The inviting market waters greeted a new cruise line operator earlier this month. Viking (VIK -2.72%) completed its initial public offering (IPO) on May 1, pricing a little more than 64 million shares in the offering at $24 apiece. Most of the stock belonged to existing stakeholders. Viking itself received the proceeds for just 11 million freshly minted shares.
The timing of Viking's arrival as a publicly traded company is solid. Leading cruise line Carnival Corp. (CCL -2.26%) has seen its stock nearly double since the start of last year, and its peers are also trouncing the market.
Viking's first few weeks on the market have been a success. The river cruise specialist has traded as low as $25.71, hitting a high of $30.23 on Wednesday. Avoiding the obstacle of being a broken IPO out of the dock is a good start, but let's go from potholes to portholes and take a look at why more investors should be paying attention to Viking.
It's a different kind of regatta
Viking's $4.7 billion in revenue last year is well shy of Carnival's $21.6 billion haul, but it's not fair to just lump the stock exchange debutante with the three larger publicly traded cruise line operators. It may take passengers on waterway vacations, but it's a different product with a different target audience.
Let's start with the fleet. Carnival ships tend to entertain thousands of seafarers, with its largest vessels having room for more than 5,000 passengers. Viking operates a whopping 92 ships and counting, but they are much smaller in size.
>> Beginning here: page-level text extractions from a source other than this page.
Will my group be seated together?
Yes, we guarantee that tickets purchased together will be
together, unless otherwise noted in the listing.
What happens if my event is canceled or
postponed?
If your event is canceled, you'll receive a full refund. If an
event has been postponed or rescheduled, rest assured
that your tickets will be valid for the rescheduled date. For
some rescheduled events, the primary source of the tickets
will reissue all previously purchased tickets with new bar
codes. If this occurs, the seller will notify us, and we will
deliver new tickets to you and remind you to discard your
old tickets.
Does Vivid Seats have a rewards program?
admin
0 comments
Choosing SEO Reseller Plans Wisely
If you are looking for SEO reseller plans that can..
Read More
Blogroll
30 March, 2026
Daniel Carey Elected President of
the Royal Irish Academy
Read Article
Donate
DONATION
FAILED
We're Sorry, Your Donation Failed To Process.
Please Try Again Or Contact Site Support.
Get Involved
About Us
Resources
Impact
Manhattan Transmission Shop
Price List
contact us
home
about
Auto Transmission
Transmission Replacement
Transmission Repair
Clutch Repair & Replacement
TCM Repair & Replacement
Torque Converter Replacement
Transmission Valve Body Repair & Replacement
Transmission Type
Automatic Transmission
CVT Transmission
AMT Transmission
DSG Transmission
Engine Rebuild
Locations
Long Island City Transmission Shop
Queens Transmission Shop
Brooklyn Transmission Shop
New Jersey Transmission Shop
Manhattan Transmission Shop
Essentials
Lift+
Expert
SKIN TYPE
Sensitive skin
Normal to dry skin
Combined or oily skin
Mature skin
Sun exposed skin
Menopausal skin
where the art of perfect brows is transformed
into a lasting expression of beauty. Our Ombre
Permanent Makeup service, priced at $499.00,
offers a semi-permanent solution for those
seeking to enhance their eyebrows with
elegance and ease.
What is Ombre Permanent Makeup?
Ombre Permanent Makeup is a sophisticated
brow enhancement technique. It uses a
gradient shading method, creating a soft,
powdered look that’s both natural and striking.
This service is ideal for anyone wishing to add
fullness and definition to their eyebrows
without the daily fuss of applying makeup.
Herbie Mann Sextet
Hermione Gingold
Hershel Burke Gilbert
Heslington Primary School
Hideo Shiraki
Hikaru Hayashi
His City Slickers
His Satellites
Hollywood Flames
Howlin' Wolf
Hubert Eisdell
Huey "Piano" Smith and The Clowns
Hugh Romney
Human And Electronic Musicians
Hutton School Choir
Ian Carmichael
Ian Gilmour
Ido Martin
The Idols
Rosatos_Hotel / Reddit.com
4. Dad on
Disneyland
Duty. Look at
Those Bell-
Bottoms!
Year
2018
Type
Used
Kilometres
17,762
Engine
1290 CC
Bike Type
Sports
Its flagship business of river cruises -- accounting for 80 of its 92 vessels -- operates a fleet of small ships that take on no more than 190 passengers.
Carnival's gargantuan ocean liners can't navigate the rivers of the world that Viking covers. Just eight of Viking's ships are of the larger ocean variety, but even there, passenger capacity is fewer than 1,000.
With a more nimble fleet, Viking's itinerary is very different. Just 4% of its watery escapes tackle the Caribbean, the beach-happy region that accounts for two-thirds of the three largest cruise line operators' sailings. Viking's more than happy to lean on European rivers for 60% of its excursions.
There's no denying that Carnival and its more traditional rivals like big boats, and they cannot lie. In a push to skew younger and more mass market, the titans of cruising have added rock walls, water slides, and enough attractions to draw in families with active kids to its higher-capacity ships.
Viking is unapologetic about aiming for the more traditional target audience of guests 55 or older who have the financial independence to spend lavishly on more intimate sea adventures year-round. Viking's total revenue per passenger was $7,251 last year, more than four times what Carnival is generating.
A rising tide lifts all ships
Viking is similar to the larger cruise ship operators in some good ways that investors are more familiar with. Like Carnival, Viking also shattered pre-pandemic records across many important metrics last year. As a result of adding ships and passengers willing to pay more, Viking's revenue is 47% higher now than in 2019. This is a lot better than Carnival's 4% top-line increase in four years.
Viking's net operating income is 44% higher than in 2019. Its adjusted free cash flow topped $1 billion for the time last year, 13% greater than where it landed four years ago. Return on invested capital has risen from 26.1% to 27.5%.
Rudder-kicking investors will be quick to note that Viking posted a large loss in 2023, but that was the result of a one-time non-cash hit on private placement derivatives. Viking's business is improving, and investors will likely get to see that firsthand next week when it reports its first quarterly results as a public company.
There's a new way to invest in cruise line stocks, and the debutante provides a differentiated niche leader that's outpacing the long-term growth of the market's more established players.